(Saved data entries)
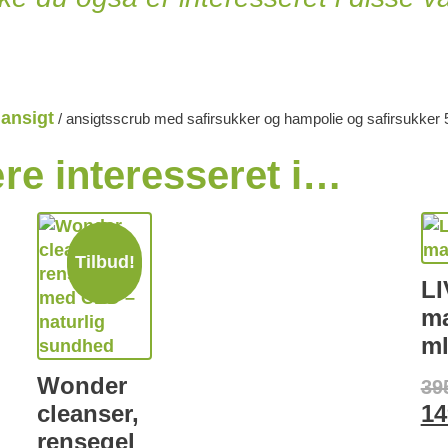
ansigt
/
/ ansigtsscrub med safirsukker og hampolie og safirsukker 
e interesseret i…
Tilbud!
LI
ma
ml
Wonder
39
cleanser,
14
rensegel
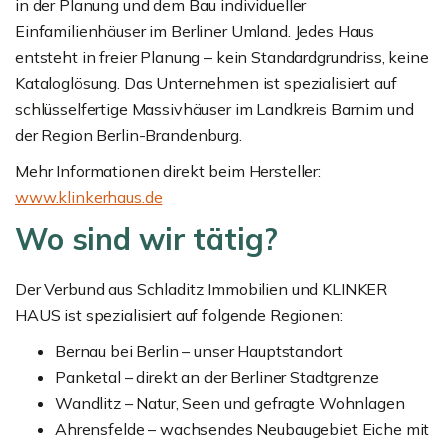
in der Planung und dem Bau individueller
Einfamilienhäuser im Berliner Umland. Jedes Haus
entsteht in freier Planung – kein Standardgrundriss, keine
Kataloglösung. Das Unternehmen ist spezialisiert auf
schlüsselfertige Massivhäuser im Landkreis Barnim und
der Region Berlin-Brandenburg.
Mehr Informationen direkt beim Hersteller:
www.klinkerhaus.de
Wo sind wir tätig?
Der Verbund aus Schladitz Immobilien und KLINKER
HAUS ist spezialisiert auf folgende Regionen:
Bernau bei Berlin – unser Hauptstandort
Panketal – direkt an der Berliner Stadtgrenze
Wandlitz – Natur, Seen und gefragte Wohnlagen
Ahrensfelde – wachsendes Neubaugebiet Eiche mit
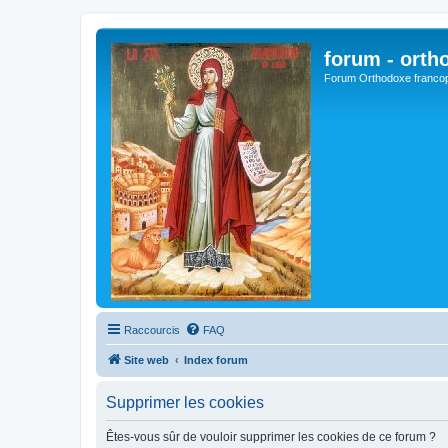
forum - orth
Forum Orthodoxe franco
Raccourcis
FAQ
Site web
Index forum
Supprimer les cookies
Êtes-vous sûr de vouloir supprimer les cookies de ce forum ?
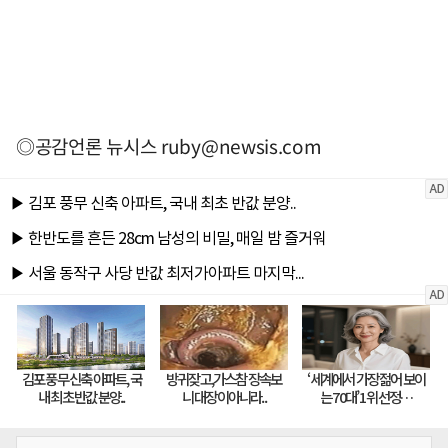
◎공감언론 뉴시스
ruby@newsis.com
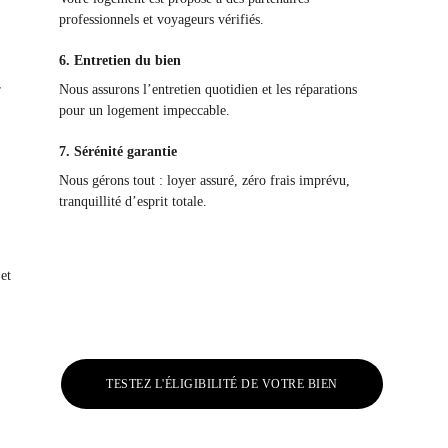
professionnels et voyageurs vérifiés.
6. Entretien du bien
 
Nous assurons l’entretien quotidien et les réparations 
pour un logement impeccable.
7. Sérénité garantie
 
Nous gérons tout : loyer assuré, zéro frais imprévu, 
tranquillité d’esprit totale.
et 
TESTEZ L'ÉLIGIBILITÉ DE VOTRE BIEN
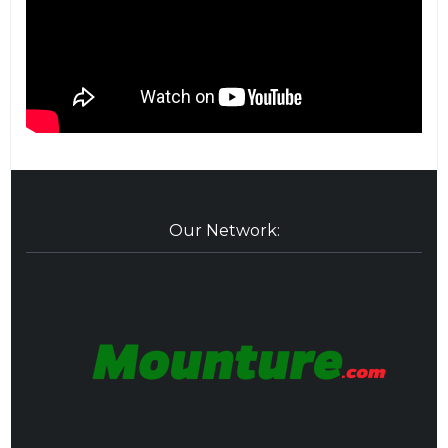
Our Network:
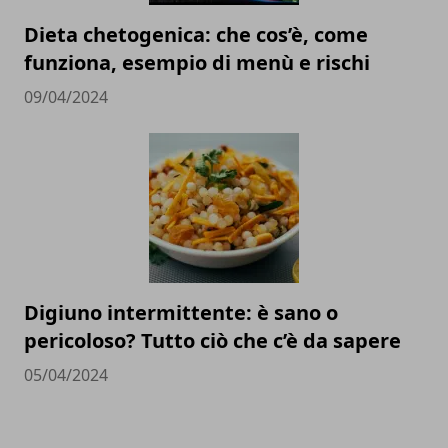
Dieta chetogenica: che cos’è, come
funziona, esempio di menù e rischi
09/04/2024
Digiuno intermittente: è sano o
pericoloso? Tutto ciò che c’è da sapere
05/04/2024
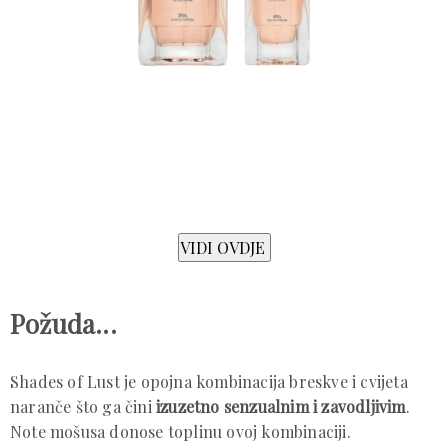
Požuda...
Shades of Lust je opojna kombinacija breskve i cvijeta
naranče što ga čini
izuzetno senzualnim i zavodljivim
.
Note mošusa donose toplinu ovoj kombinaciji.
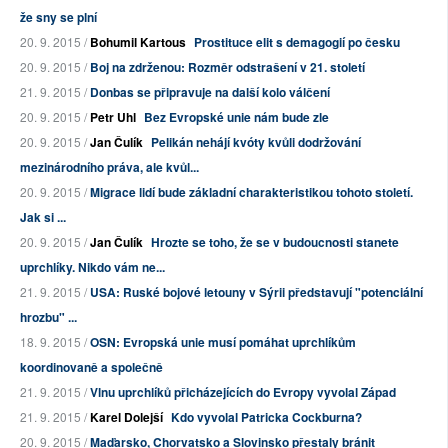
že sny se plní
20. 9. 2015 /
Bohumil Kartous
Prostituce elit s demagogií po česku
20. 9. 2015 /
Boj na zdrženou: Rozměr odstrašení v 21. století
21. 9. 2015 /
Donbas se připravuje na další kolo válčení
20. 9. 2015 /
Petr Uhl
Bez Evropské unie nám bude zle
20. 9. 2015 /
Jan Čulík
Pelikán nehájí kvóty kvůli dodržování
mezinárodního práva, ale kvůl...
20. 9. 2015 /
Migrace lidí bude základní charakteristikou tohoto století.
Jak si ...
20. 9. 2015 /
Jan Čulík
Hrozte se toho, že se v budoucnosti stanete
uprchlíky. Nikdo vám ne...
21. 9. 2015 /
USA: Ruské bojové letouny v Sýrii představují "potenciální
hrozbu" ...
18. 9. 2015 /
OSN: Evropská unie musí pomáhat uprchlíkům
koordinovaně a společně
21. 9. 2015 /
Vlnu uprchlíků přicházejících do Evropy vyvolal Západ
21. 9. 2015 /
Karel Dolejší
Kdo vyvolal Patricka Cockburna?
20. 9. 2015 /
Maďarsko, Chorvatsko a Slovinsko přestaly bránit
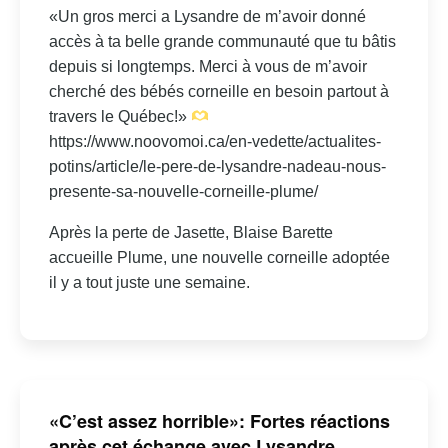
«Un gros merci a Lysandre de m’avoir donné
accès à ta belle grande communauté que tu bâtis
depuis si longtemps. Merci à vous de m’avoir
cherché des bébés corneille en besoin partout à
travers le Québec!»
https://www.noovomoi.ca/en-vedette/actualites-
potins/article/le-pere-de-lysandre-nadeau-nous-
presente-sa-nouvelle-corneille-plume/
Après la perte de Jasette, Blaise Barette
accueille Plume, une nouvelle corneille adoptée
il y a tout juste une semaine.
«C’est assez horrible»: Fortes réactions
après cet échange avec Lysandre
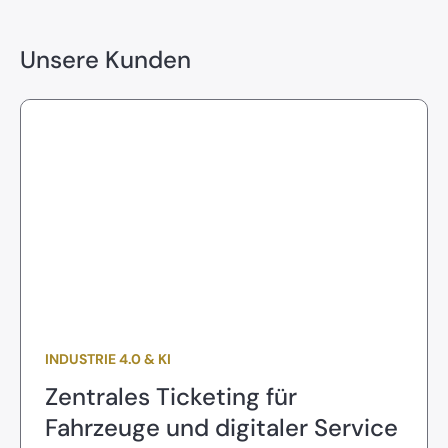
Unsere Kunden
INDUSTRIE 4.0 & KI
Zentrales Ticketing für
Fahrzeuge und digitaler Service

» **Exercise prompt**
Report every line of the listing that contains the string "století", treating uppercase and lowercase letters as distinct.

» **Answer for this exercise**
Boj na zdrženou: Rozměr odstrašení v 21. století
Migrace lidí bude základní charakteristikou tohoto století.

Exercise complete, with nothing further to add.